The data analyzed below is made up of dispositions ("outcomes") of cases handled by the SAO between 2011 and 2016. It's broken down by year, disposition, offense type, race, and the total number of defendants - e.g. one row would tell us that the SAO had 903 narcotics cases that were pled guilty involving white defendants in 2015. The full dataset can be accessed here.

df <- read.csv('State_s_Attorney_Felony_Cases_-_Disposition_Outcomes_By_Offense_Type_and_Defendant_Race.csv')
kable(head(df))

YEAR	OFFENSE.TYPE	RACE	DEFENDANT.COUNT
2011	Aggravated Battery	Black	1
2011	Aggravated Battery With A Firearm	Black	1
2011	Aggravated DUI		2
2011	Aggravated DUI	Black	2
2011	Aggravated DUI	White [Hispanic or Latino]	2
2011	Aggravated Fleeing and Eluding	Black	1

unique_dispositions <- unique(df$DISPOSITION)
length(unique_dispositions)

## [1] 33

unique_dispositions[grepl('^Plea', unique_dispositions)]
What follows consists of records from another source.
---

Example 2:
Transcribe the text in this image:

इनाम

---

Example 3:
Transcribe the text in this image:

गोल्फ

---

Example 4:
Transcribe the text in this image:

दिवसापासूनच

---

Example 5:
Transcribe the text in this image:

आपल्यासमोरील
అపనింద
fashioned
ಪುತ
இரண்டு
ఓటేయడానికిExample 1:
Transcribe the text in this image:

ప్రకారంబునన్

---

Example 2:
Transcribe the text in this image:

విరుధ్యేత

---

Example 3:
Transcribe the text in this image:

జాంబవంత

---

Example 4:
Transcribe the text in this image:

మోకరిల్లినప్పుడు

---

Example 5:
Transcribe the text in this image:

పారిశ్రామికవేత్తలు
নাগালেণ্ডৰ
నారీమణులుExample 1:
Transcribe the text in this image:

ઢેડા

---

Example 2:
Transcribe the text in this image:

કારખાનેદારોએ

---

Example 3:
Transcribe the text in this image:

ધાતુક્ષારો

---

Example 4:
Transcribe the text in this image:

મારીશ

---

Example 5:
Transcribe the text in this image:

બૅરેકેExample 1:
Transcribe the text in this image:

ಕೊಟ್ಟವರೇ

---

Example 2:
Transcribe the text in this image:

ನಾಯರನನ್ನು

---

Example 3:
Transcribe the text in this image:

## [1] Plea Of Guilty                   Plea of Guilty - Amended Charge
## [3] Plea of Guilty - Lesser Included Plea of Guilty But Mentally Ill
## 33 Levels:  BFW Case Dismissed Charge Rejected ... WOWI

As you can see from the first few rows of the table, we are working with aggregated counts of offenses, by year, offense type, disposition, and race. There are 33 different dispositions, some of which are very similar. Let's do a little preprocessing on the data to make it easier to work with. For our use case here, we're mostly interested in dispositions based on the particular offense type.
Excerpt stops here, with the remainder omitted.